When the state requires a permit for concealed carry and does not permit open carry, it is not allowing for the exercise of the right to bear arms. Frankly, the “right to bear arms” language of the Second Amendment doesn’t specify how those arms may be borne. We know its an historical fact that in colonial times, people carried arms both concealed and openly. Neither method of carry was considered a crime, and neither method of carry required a permit. The colonists (and early Americans) carried concealed and openly by right. Tell me, how did one of these rights become criminalized in some jurisdiction and how did the other become a regulated privilege? Between these to infringements, the right to “bear arms” does not exist at all in some jurisdictions.

    tom swift in reply to DaveGinOly. | February 14, 2014 at 5:02 am

    Frankly, the “right to bear arms” language of the Second Amendment doesn’t specify how those arms may be borne.

    Well, yes, it does, it specifies that it shall not be infringed. Attempts to circumscribe the right by limiting

    (i) which people may keep and bear arms
    (ii) which arms the people may keep and bear
    (iii) when the people may keep and bear arms
    (iv) where the people may keep and bear arms
    (v) in what manner the people may keep and bear arms (as in, concealed, open carry, locked up, painted in various decorator colors, etc)

    puts a bit more strain on the word “uninfringed” than we can reasonably expect it to bear.

      tom swift in reply to tom swift. | February 14, 2014 at 5:08 am

      Oops, obviously, that’s “shall not be infringed”, not “uninfringed”. Same thing; but in quotes, we’d like it to match the real deal.

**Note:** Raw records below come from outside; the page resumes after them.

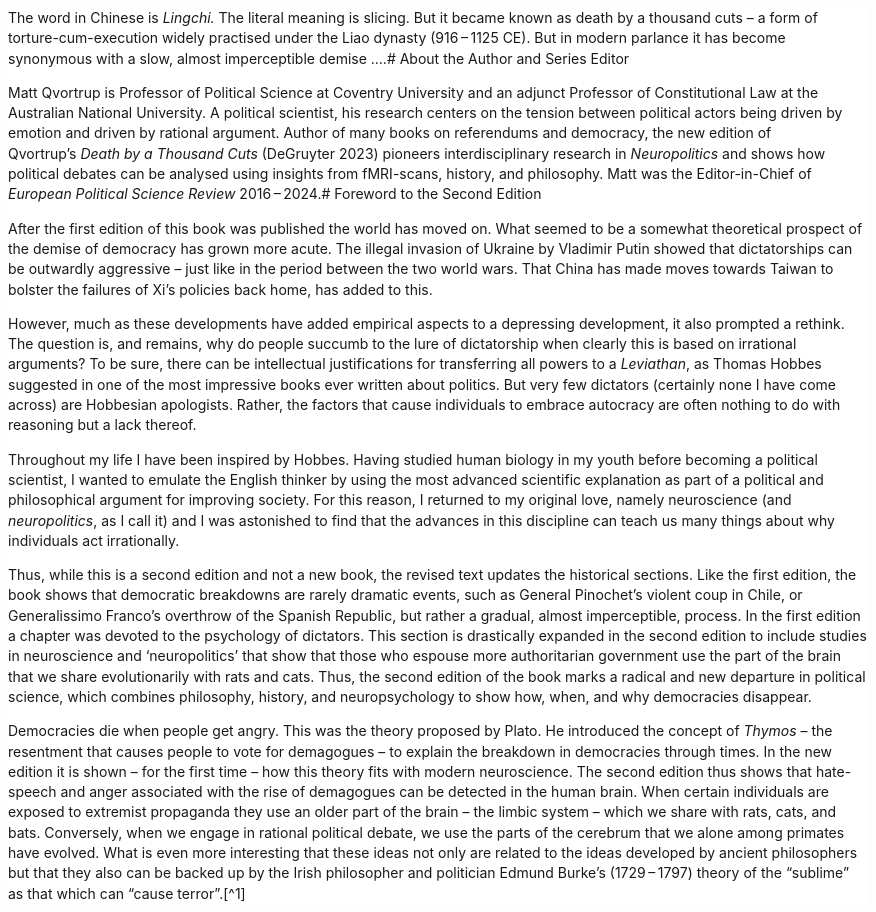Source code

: 
The word in Chinese is _Lingchi._ The literal meaning is slicing. But it became known as death by a thousand cuts – a form of torture-cum-execution widely practised under the Liao dynasty (916 – 1125 CE). But in modern parlance it has become synonymous with a slow, almost imperceptible demise ….# About the Author and Series Editor

Matt Qvortrup is Professor of Political Science at Coventry University and an adjunct Professor of Constitutional Law at the Australian National University. A political scientist, his research centers on the tension between political actors being driven by emotion and driven by rational argument. Author of many books on referendums and democracy, the new edition of Qvortrup’s _Death by a Thousand Cuts_ (DeGruyter 2023) pioneers interdisciplinary research in _Neuropolitics_ and shows how political debates can be analysed using insights from fMRI-scans, history, and philosophy. Matt was the Editor-in-Chief of _European Political Science Review_ 2016 – 2024.# Foreword to the Second Edition

After the first edition of this book was published the world has moved on. What seemed to be a somewhat theoretical prospect of the demise of democracy has grown more acute. The illegal invasion of Ukraine by Vladimir Putin showed that dictatorships can be outwardly aggressive – just like in the period between the two world wars. That China has made moves towards Taiwan to bolster the failures of Xi’s policies back home, has added to this.

However, much as these developments have added empirical aspects to a depressing development, it also prompted a rethink. The question is, and remains, why do people succumb to the lure of dictatorship when clearly this is based on irrational arguments? To be sure, there can be intellectual justifications for transferring all powers to a _Leviathan_, as Thomas Hobbes suggested in one of the most impressive books ever written about politics. But very few dictators (certainly none I have come across) are Hobbesian apologists. Rather, the factors that cause individuals to embrace autocracy are often nothing to do with reasoning but a lack thereof.

Throughout my life I have been inspired by Hobbes. Having studied human biology in my youth before becoming a political scientist, I wanted to emulate the English thinker by using the most advanced scientific explanation as part of a political and philosophical argument for improving society. For this reason, I returned to my original love, namely neuroscience (and _neuropolitics_, as I call it) and I was astonished to find that the advances in this discipline can teach us many things about why individuals act irrationally.

Thus, while this is a second edition and not a new book, the revised text updates the historical sections. Like the first edition, the book shows that democratic breakdowns are rarely dramatic events, such as General Pinochet’s violent coup in Chile, or Generalissimo Franco’s overthrow of the Spanish Republic, but rather a gradual, almost imperceptible, process. In the first edition a chapter was devoted to the psychology of dictators. This section is drastically expanded in the second edition to include studies in neuroscience and ‘neuropolitics’ that show that those who espouse more authoritarian government use the part of the brain that we share evolutionarily with rats and cats. Thus, the second edition of the book marks a radical and new departure in political science, which combines philosophy, history, and neuropsychology to show how, when, and why democracies disappear.

Democracies die when people get angry. This was the theory proposed by Plato. He introduced the concept of _Thymos_ – the resentment that causes people to vote for demagogues – to explain the breakdown in democracies through times. In the new edition it is shown – for the first time – how this theory fits with modern neuroscience. The second edition thus shows that hate-speech and anger associated with the rise of demagogues can be detected in the human brain. When certain individuals are exposed to extremist propaganda they use an older part of the brain – the limbic system – which we share with rats, cats, and bats. Conversely, when we engage in rational political debate, we use the parts of the cerebrum that we alone among primates have evolved. What is even more interesting that these ideas not only are related to the ideas developed by ancient philosophers but that they also can be backed up by the Irish philosopher and politician Edmund Burke’s (1729 – 1797) theory of the “sublime” as that which can “cause terror”.[^1]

    Another Voice in reply to DaveGinOly. | February 14, 2014 at 8:13 pm

    As Liberal State Governors, (Cuomo) and Federal Legislatures (Feinstein/Pelosi/Reid) push to enact and manipulate the 2nd Amendment to fit a socialist agenda, it has to be knowingly that much will be disallowed but parts of the legislation will prevail in ways as to constrict and make the right to bear arms a formidable task, not impossible, just down right punitive if you do. Why the Obama administration has had all his departments doing continuous massive purchases and hoarding of ammunition; preemptive steps limiting the ability of gun owners to obtain Ammo, either by availability in the free market or by import via the U.N. Arms agreement. When the SCOTUS does make their rulings upholding 2nd Amendment rights, the ability to bear arms will stand, but the ability to buy ammunition will be extremely prohibitive to all but a few. What remains will be a Neutered 2nd Amendment.

I could see the logic in req education on laws of self defense and things to consider before shooting someone. If permits are shall issue then education would be good.

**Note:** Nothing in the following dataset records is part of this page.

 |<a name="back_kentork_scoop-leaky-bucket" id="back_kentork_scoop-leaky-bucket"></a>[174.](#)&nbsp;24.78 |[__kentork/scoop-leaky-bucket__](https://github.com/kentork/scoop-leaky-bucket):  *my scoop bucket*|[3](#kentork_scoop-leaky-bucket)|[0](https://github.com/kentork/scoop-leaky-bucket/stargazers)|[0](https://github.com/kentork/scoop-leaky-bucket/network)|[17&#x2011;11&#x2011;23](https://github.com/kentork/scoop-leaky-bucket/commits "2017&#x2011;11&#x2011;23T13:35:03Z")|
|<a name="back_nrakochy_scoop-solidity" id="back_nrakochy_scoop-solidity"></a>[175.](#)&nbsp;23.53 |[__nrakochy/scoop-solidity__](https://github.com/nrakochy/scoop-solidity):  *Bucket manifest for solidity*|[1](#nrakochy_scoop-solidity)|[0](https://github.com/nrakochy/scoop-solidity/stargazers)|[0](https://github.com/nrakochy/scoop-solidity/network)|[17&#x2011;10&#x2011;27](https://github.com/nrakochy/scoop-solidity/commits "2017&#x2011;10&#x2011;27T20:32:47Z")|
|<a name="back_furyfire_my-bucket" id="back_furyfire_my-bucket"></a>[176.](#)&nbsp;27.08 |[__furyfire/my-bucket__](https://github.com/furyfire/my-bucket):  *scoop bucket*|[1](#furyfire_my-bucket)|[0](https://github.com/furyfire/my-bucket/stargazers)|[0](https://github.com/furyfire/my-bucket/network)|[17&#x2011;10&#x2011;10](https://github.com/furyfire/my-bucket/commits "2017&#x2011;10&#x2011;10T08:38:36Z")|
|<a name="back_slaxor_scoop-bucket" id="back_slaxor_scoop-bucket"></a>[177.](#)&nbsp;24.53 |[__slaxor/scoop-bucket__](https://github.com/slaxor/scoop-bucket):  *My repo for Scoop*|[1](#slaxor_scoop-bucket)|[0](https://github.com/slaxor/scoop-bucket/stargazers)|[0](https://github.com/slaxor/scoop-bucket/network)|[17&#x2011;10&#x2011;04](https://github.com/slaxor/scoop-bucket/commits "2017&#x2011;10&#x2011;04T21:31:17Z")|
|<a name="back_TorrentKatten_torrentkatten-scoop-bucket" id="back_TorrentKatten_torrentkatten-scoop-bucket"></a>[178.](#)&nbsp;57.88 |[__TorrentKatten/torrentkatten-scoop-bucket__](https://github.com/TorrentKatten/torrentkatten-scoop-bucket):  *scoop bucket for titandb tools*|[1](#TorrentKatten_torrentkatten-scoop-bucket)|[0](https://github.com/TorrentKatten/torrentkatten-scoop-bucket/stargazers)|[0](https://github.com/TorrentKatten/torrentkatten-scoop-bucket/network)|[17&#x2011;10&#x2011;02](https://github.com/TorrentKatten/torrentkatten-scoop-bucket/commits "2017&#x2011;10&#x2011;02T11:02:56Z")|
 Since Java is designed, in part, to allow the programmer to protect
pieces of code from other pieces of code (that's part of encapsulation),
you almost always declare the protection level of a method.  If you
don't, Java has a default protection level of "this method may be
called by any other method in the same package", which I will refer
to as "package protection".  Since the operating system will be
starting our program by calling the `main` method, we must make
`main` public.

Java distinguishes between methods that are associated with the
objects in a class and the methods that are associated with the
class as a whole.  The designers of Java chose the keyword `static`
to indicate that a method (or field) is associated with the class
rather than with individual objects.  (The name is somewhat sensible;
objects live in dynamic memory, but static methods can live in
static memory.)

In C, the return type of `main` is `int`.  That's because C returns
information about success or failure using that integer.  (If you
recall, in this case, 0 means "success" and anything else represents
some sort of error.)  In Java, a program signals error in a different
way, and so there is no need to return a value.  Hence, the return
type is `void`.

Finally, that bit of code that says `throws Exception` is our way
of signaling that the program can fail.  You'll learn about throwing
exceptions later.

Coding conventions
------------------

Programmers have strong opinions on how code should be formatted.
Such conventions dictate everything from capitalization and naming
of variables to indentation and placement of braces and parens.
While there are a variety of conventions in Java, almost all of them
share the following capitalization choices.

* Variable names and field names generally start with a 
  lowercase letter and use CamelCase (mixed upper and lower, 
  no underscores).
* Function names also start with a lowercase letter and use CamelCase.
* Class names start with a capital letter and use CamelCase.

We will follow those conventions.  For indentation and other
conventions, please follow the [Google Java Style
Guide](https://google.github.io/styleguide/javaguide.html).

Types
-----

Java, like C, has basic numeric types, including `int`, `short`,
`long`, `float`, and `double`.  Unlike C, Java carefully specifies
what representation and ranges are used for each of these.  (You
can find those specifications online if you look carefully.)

We ought to be going after EVERY limitation on the 2nd Amendment the way the Left goes after everything they consider to reduce access to voting (even though they don’t have any Constitutional support for their fight), and with the same tactics.

“the right of the people to keep and bear arms shall not be infringed.”

ALL of the current restrictions violate this.

If D’s want to place a limit on it, they could propose Amending the Constitution.

California USED to allow open carry — although the guns had to be unloaded. I’m not sure what good that does. I guess you ask the mugger to hold on while you load your gun.

Anyway, it scared too many sheep, so they just outlawed it.

It appears that the 3rd and 9th U.S. Circuit Court of Appeals contradict each other.

“Wyoming is leading a coalition of 19 states asking the U.S. Supreme Court to let them submit a brief supporting a New Jersey man’s challenge to that state’s concealed weapons law.
The Wyoming Attorney General’s Office, acting as lawyer for Wyoming and the other states, on Wednesday asked the Supreme Court to grant a hearing to John M. Drake and others who are challenging a recent appeals court ruling.
A three-judge panel of the 3rd U.S. Circuit Court of Appeals last summer ruled against Drake’s challenge to a provision in New Jersey law that says people seeking permits to carry a concealed firearm must prove to police that they have a justifiable need.”